If you require confirmation of a No Permit Required use an application with supporting plans and documents must be lodged with Council to confirm and record your proposal as “No Permit Required”.
Often a house in the General Residential and Low Density Residential Zones can be considered No Permit Required if they comply with all the development standards of the Planning Scheme.
Permitted applications are for a Use that has a Permitted status in the Use Table for the relevant zone and must also comply with all Acceptable Solutions from the relevant Zone and all applicable Codes.
For a Permitted Use or Development, a planning application must be lodged with Council and Council must issue a Planning Permit with or without conditions.

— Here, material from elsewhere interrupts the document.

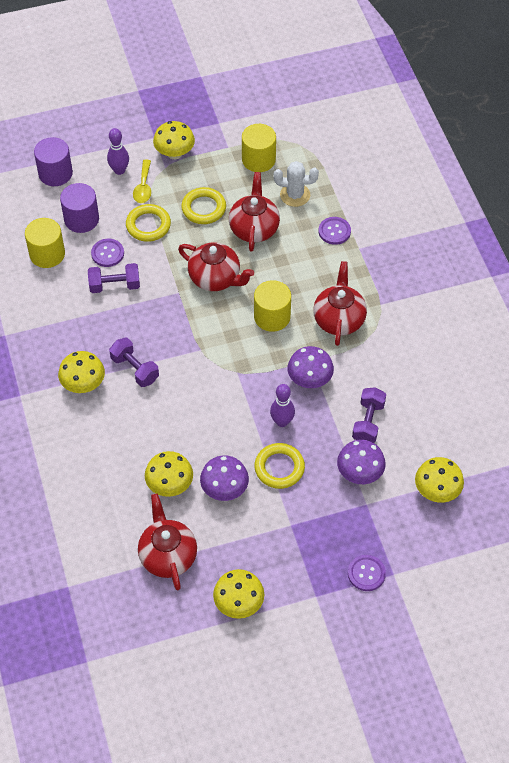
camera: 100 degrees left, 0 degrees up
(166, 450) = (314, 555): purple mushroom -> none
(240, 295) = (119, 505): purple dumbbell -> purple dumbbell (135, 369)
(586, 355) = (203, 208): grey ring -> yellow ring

Discretionary Use or Development:
A Discretionary application is required when:
(a) the application is for a Use that is listed as a Discretionary Use in the Use Table for the zone; or
(b) the application is for a Use that is listed as No Permit Required or Permitted in the Use Table for the zone, but the proposed Development does not meet all relevant Acceptable Solutions either within the Zone or within any applicable Code. In these cases, the application is discretionary as a discretion must be tested against one or more Performance Criteria.
Discretionary applications may be approved or refused based on the whether the application satisfies all relevant provisions of the planning scheme. If an application does not satisfy one or more Performance Criteria it must be refused by the Planning Authority.
Discretionary applications are publicly exhibited for 14 days during which time written representations can be lodged to Council. Council will place a public notice in a newspaper and on the public boundaries of the site and will write to adjoining property owners.
A Prohibited Use or Development means that a particular Use cannot be undertaken in a zone as stipulated in the Use Table for the relevant zone.
Adopted Structure Plans
How to read and understand the planning scheme
How to interpret Acceptable Solutions and Performance Criteria
Each Zone and Code contains a number of Standards.
Each Standard consists of an Objective, one or more Acceptable Solutions and one or more Performance Criteria.
Acceptable Solutions and Performance Criteria, are two different and alternate ways of meeting the Standard.
An Acceptable Solution is an objective, measurable test whereas a Performance Criteria is a performance based and subject test. Performance Criteria therefore require discretionary decision making by the Planning Authority.
If you cannot meet all relevant Acceptable Solutions, you will need make a discretionary application and seek approval on the basis that you satisfy the relevant Performance Criteria.
In some cases the planning scheme will state ‘No Acceptable Solution’, in which case the Performance Criteria will also apply, or will state ‘No Performance Criteria’ in which case the Acceptable Solution must be met.
Useful links and adopted strategies and master plans
iplan – to view the planning scheme or search for information on your property
The List – to view aerial imagery and other useful maps
Planning Guidelines for Fences
The applicant may appeal a request for additional information and any decision made, including against any particular condition contained within a permit.
A representor can appeal against a condition or a decision.
All appeals are lodged with the Tasmanian Civil & Administrative Tribunal (TASCAT). Appeals are required to be submitted to TASCAT within 14 days of the decision with the relevant fee.
Q: If I am wishing to build a dam, what should I do?
A: Most dams require a dam permit, if you have an enquiry around building dams, please contact the Department of Natural Resources and Environment on 1300 368 550 or firstname.lastname@example.org
Q: How do I apply for a change of use to visitor accommodation ?
A: Apply using a development application form found here Application Form. You will be required to submit a floor plan of the dwelling with the measurements of the floor space labelled as well as a recent search of the folio plan and text.